LE QUOTIDIEN : En quoi le mouvement social qui touche l'hôpital est-il inédit ?
PIERRE-ANDRÉ JUVEN : Ce mouvement est historique d'abord par sa durée. Il a un an et n'est pas du tout terminé. Aujourd'hui, les soignants sont mobilisés sur l'épidémie de Covid-19 mais ils sont toujours engagés. Ce mouvement est nouveau aussi dans sa capacité à toucher et à englober l'ensemble des acteurs hospitaliers. Tout est parti de quelques paramédicaux des urgences avec le CIU [collectif inter-urgences, NDLR] avant de s'étendre progressivement à toutes les sphères de l'hôpital avec la création du CIH [collectif inter-hôpitaux, NDLR].

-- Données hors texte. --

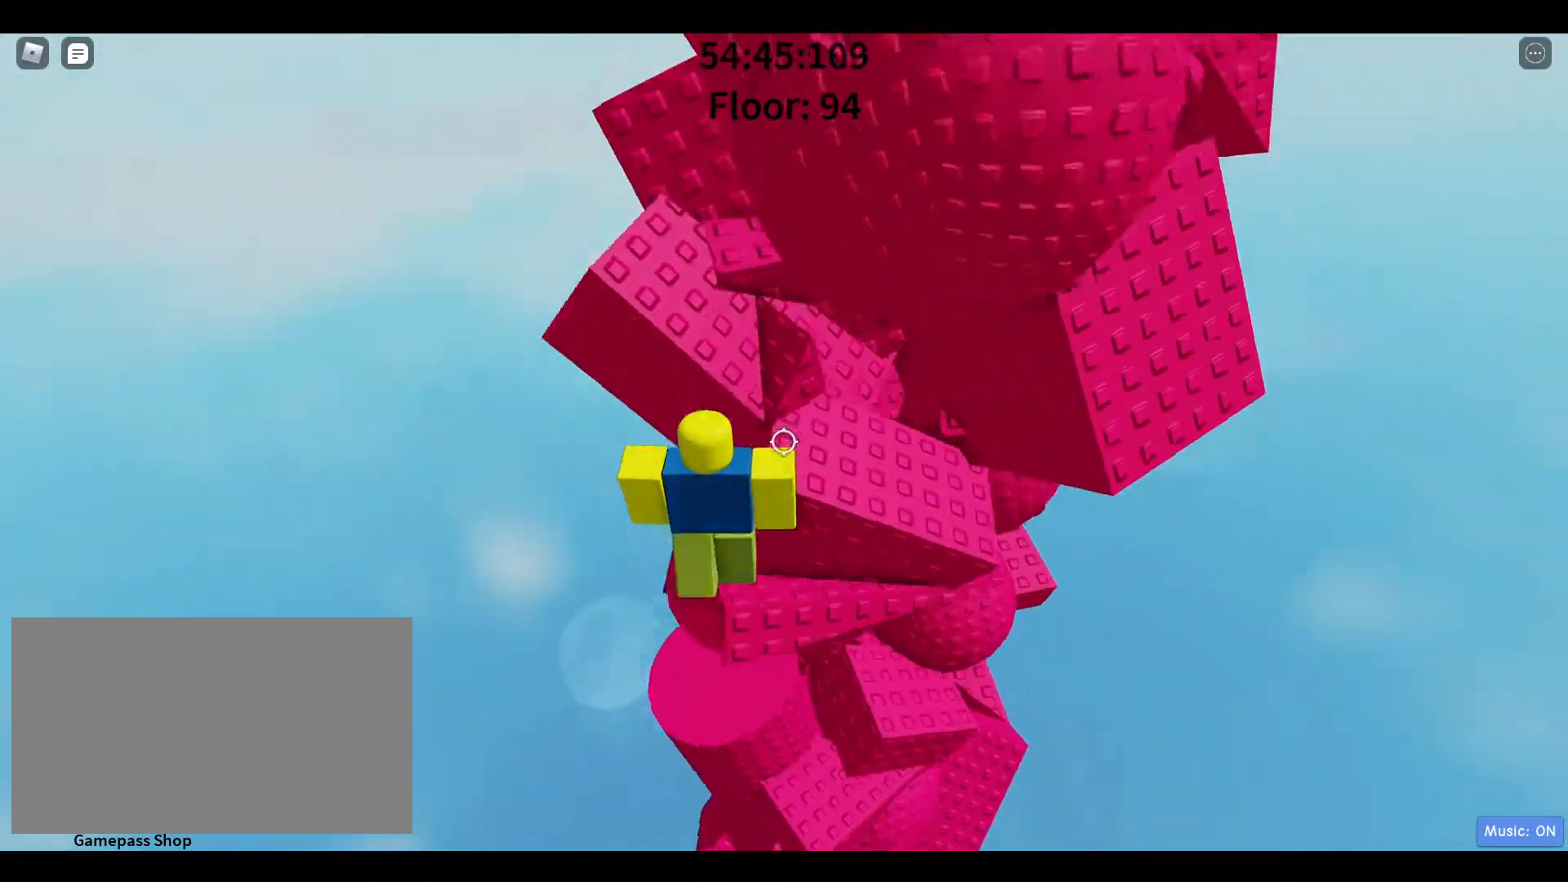
{"keys": ["a"], "mouse": [], "events": [[33, "w", "down"], [83, "a", "up"], [117, "space", "up"], [400, "a", "down"], [500, "w", "up"]]}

Il y a enfin des modalités de mobilisation nouvelles. On a eu affaire à un collectif très jeune, composé de personnes en moyenne entre 25 et 35 ans, rodées aux outils numériques et conscientes de l'importance de la représentation qu'on donne à un mouvement à travers les réseaux sociaux. Ils ont un vrai sens de la mise en scène. Ce qui fait enfin la nouveauté de ce mouvement c'est aussi qu'il défend un hôpital public qui n'a jamais été aussi mal depuis des décennies. Si le mouvement tient depuis un an, c'est parce que la situation de l'hôpital rend impossible l'arrêt de la grève et de la mobilisation.
Les formes de mobilisation traditionnelles à l'hôpital ont-elles été prises de court ?
C'était très clair au début du mouvement, il y a un enjeu pour le CIU de tenir à distance les organisations syndicales et les médecins. D'abord par un constat d'échec des derniers mouvements. Il y a aussi un sentiment antisyndicaliste fort. Pour convaincre les collègues de s'engager, il vaut mieux que les syndicats soient invisibles. Cela a sans doute permis d'attirer des gens à l'action collective qui n'y seraient pas venus sinon. C'est un peu la même chose pour les médecins. Il y a eu d'abord une volonté du CIU de ne pas les laisser participer car en général ils mettent la main sur le mouvement en raison d'une légitimité et d'une force symbolique professionnelle et hiérarchique. Ils deviennent les leaders, les porte-parole et donc les personnes en interaction avec les pouvoirs publics.
Est-ce que cela signe la fin des organisations syndicales et des médecins en termes d'interaction avec les pouvoirs administratifs et politiques ? Non, il serait faux de le dire. D'abord car les syndicats bénéficient de temps réservé pour s'organiser alors que les collectifs militent sur leur temps libre. La mobilisation a demandé aux personnels un investissement physique, moral et émotionnel très fort. Résultat, au bout d'un an les personnels sont épuisés.
Aucun plan gouvernemental n'a réussi à satisfaire les grévistes, pourquoi ?
Il y a eu une très grande intelligence du mouvement et une capacité de résistance hors norme. Les collectifs ont bien compris que les annonces avaient vocation à calmer le jeu et à donner l'impression de répondre mais qu'en réalité, à court, moyen et long terme, elles n'allaient strictement rien changer pour eux. La boussole qui les a guidés était la suivante : « à partir des réponses qu'on va nous donner, est-ce qu'on travaillera dans de meilleures conditions et est-ce qu'on prendra mieux en charge les patients ? Si ce n'est pas le cas, on continue le mouvement. »
Il faut donc toujours revenir aux grandes revendications du CIU. Et force est de constater qu'aucune n'a été satisfaite. De fait, les primes accordées sont insignifiantes et la lutte contre l'intérim est très floue. Seule la reprise de dette est intéressante et très conséquente. Mais si la dette hospitalière a triplé entre 2002 et 2013, c'est parce que les pouvoirs publics ont refusé d'investir dans les hôpitaux. Agnès Buzyn et Édouard Philippe ont présenté cette mesure comme un cadeau, il s'agit en réalité d'un rattrapage.
Hélas, la crise sanitaire actuelle pourrait donner raison au mouvement. Depuis les années 2000, on considère qu'un hôpital qui marche bien tourne avec un taux d'occupation des lits supérieur à 100%. Le coronavirus viendrait entériner cette idée absurde. Au sortir de la crise, espérons que les collectifs seront pris au sérieux.